Volkswagen in crisi, ma non è l’unica: anche la rivale pronta a ridurre la produzione. La situazione dell’automotive europeo.
L’automotive europeo non sta certo vivendo il suo momento migliore. La transizione elettrica, tra incertezze normative e costi alle stelle, si è rivelata ben più complicata del previsto per le aziende del continente, e la grande concorrenza dalla Cina non ha certo aiutato, con una politica di prezzo aggressiva e costi di produzione inferiori sui prodotti che gli hanno consentito di avere una posizione di leadership sul panorama internazionale. Questa situazione ha messo a dura prova i bilanci delle aziende europee, anche di colossi come il gruppo Volkswagen, che ha dovuto rivedere le proprie strategie e ottimizzare le risorse per riequilibrare costi e ricavi.
La casa tedesca non è l’unica ad avere attuato riflessioni in questa direzione. Anche BMW si prepara infatti ad una decisione importante. La casa tedesca ha investito molto sull’elettrico, e conta grazie alla sua nuova piattaforma e alle sue nuove tecnologie di rivoluzionare il settore e diventare un punto di riferimento per quanto riguarda il segmento. Dall’altro lato, però, anche BMW deve fare i conti con i bilanci, e con una attenta gestione dei costi e organizzazione delle risorse dell’azienda, destinando gli investimenti ai comparti più strategici per il futuro del colosso tedesco.
BMW può vantare un utile importante e una situazione tutto sommato postiva. Nonostante questo, l’azienda ha scelto di rinunciare ad importanti modelli, e deve fare i conti con alcune auto che stanno ottendendo risultati al di sotto delle aspettative. BMW ha scelto di salutare modello come la X4 e la serie 8 coupé, oltre alla storica Z4, perché non allineate con il mercato.
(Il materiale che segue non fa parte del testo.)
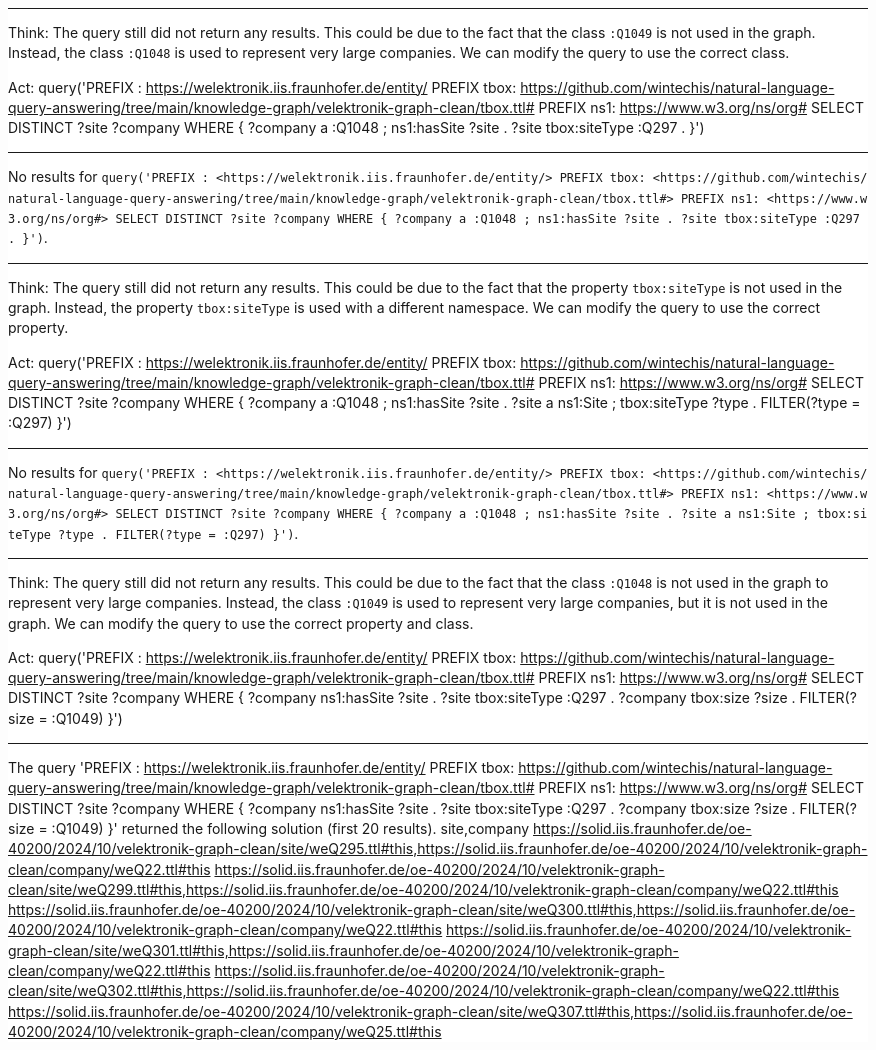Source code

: ***

Think: The query still did not return any results. This could be due to the fact that the class `:Q1049` is not used in the graph. Instead, the class `:Q1048` is used to represent very large companies. We can modify the query to use the correct class.

Act: query('PREFIX : <https://welektronik.iis.fraunhofer.de/entity/> PREFIX tbox: <https://github.com/wintechis/natural-language-query-answering/tree/main/knowledge-graph/velektronik-graph-clean/tbox.ttl#> PREFIX ns1: <https://www.w3.org/ns/org#> SELECT DISTINCT ?site ?company WHERE { ?company a :Q1048 ; ns1:hasSite ?site . ?site tbox:siteType :Q297 . }')

***

No results for `query('PREFIX : <https://welektronik.iis.fraunhofer.de/entity/> PREFIX tbox: <https://github.com/wintechis/natural-language-query-answering/tree/main/knowledge-graph/velektronik-graph-clean/tbox.ttl#> PREFIX ns1: <https://www.w3.org/ns/org#> SELECT DISTINCT ?site ?company WHERE { ?company a :Q1048 ; ns1:hasSite ?site . ?site tbox:siteType :Q297 . }')`.

***

Think: The query still did not return any results. This could be due to the fact that the property `tbox:siteType` is not used in the graph. Instead, the property `tbox:siteType` is used with a different namespace. We can modify the query to use the correct property.

Act: query('PREFIX : <https://welektronik.iis.fraunhofer.de/entity/> PREFIX tbox: <https://github.com/wintechis/natural-language-query-answering/tree/main/knowledge-graph/velektronik-graph-clean/tbox.ttl#> PREFIX ns1: <https://www.w3.org/ns/org#> SELECT DISTINCT ?site ?company WHERE { ?company a :Q1048 ; ns1:hasSite ?site . ?site a ns1:Site ; tbox:siteType ?type . FILTER(?type = :Q297) }')

***

No results for `query('PREFIX : <https://welektronik.iis.fraunhofer.de/entity/> PREFIX tbox: <https://github.com/wintechis/natural-language-query-answering/tree/main/knowledge-graph/velektronik-graph-clean/tbox.ttl#> PREFIX ns1: <https://www.w3.org/ns/org#> SELECT DISTINCT ?site ?company WHERE { ?company a :Q1048 ; ns1:hasSite ?site . ?site a ns1:Site ; tbox:siteType ?type . FILTER(?type = :Q297) }')`.

***

Think: The query still did not return any results. This could be due to the fact that the class `:Q1048` is not used in the graph to represent very large companies. Instead, the class `:Q1049` is used to represent very large companies, but it is not used in the graph. We can modify the query to use the correct property and class.

Act: query('PREFIX : <https://welektronik.iis.fraunhofer.de/entity/> PREFIX tbox: <https://github.com/wintechis/natural-language-query-answering/tree/main/knowledge-graph/velektronik-graph-clean/tbox.ttl#> PREFIX ns1: <https://www.w3.org/ns/org#> SELECT DISTINCT ?site ?company WHERE { ?company ns1:hasSite ?site . ?site tbox:siteType :Q297 . ?company tbox:size ?size . FILTER(?size = :Q1049) }')

***

The query 'PREFIX : <https://welektronik.iis.fraunhofer.de/entity/> PREFIX tbox: <https://github.com/wintechis/natural-language-query-answering/tree/main/knowledge-graph/velektronik-graph-clean/tbox.ttl#> PREFIX ns1: <https://www.w3.org/ns/org#> SELECT DISTINCT ?site ?company WHERE { ?company ns1:hasSite ?site . ?site tbox:siteType :Q297 . ?company tbox:size ?size . FILTER(?size = :Q1049) }' returned the following solution (first 20 results).
    site,company
    https://solid.iis.fraunhofer.de/oe-40200/2024/10/velektronik-graph-clean/site/weQ295.ttl#this,https://solid.iis.fraunhofer.de/oe-40200/2024/10/velektronik-graph-clean/company/weQ22.ttl#this
    https://solid.iis.fraunhofer.de/oe-40200/2024/10/velektronik-graph-clean/site/weQ299.ttl#this,https://solid.iis.fraunhofer.de/oe-40200/2024/10/velektronik-graph-clean/company/weQ22.ttl#this
    https://solid.iis.fraunhofer.de/oe-40200/2024/10/velektronik-graph-clean/site/weQ300.ttl#this,https://solid.iis.fraunhofer.de/oe-40200/2024/10/velektronik-graph-clean/company/weQ22.ttl#this
    https://solid.iis.fraunhofer.de/oe-40200/2024/10/velektronik-graph-clean/site/weQ301.ttl#this,https://solid.iis.fraunhofer.de/oe-40200/2024/10/velektronik-graph-clean/company/weQ22.ttl#this
    https://solid.iis.fraunhofer.de/oe-40200/2024/10/velektronik-graph-clean/site/weQ302.ttl#this,https://solid.iis.fraunhofer.de/oe-40200/2024/10/velektronik-graph-clean/company/weQ22.ttl#this
    https://solid.iis.fraunhofer.de/oe-40200/2024/10/velektronik-graph-clean/site/weQ307.ttl#this,https://solid.iis.fraunhofer.de/oe-40200/2024/10/velektronik-graph-clean/company/weQ25.ttl#this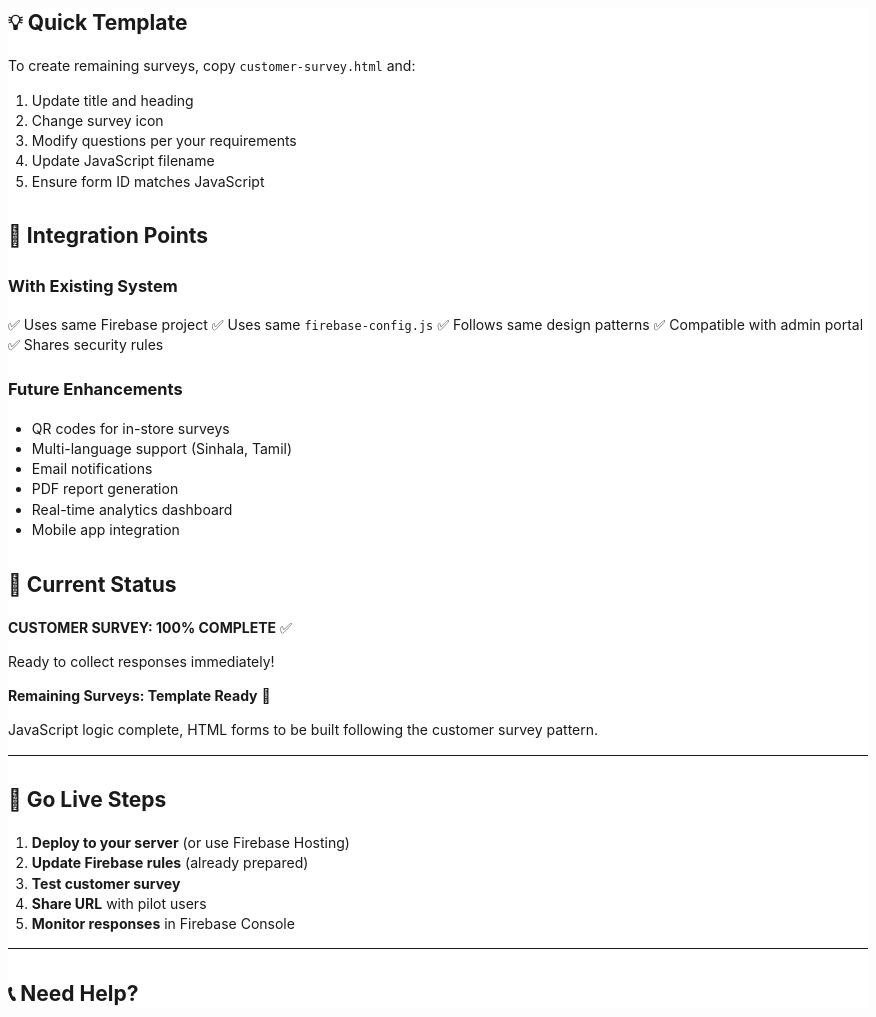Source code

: ## 💡 Quick Template

To create remaining surveys, copy `customer-survey.html` and:

1. Update title and heading
2. Change survey icon
3. Modify questions per your requirements
4. Update JavaScript filename
5. Ensure form ID matches JavaScript

## 🔗 Integration Points

### With Existing System

✅ Uses same Firebase project
✅ Uses same `firebase-config.js`
✅ Follows same design patterns
✅ Compatible with admin portal
✅ Shares security rules

### Future Enhancements

- QR codes for in-store surveys
- Multi-language support (Sinhala, Tamil)
- Email notifications
- PDF report generation
- Real-time analytics dashboard
- Mobile app integration

## 🎉 Current Status

**CUSTOMER SURVEY: 100% COMPLETE** ✅

Ready to collect responses immediately!

**Remaining Surveys: Template Ready** 🔨

JavaScript logic complete, HTML forms to be built following the customer survey pattern.

---

## 🚀 Go Live Steps

1. **Deploy to your server** (or use Firebase Hosting)
2. **Update Firebase rules** (already prepared)
3. **Test customer survey**
4. **Share URL** with pilot users
5. **Monitor responses** in Firebase Console

---

## 📞 Need Help?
Presto l’elettrica iX e la Plug-in XM, che non sembrano avere troppi riscontri sul mercato, potrebbero ottenere lo stesso trattamento. L’azienda è pronta a concentrarsi sulla nuova piattaforma Neue Klasse e sulle nuove strategie di mercato, e sta dunque razionalizzando le proprie risorse sui segmenti più importanti e centrali per l’azienda. A dimostrazione di come nell’industria europea attuale neanche un colosso come BMW, che continua ad essere uno dei marchi più apprezzati in circolazione, possa prescindere da una attenta considerazione alle proprie strategie e al bilancio per evitare potenziali situazioni di crisi. Il mercato attuale presenta insidie anche per i marchi più blasonati.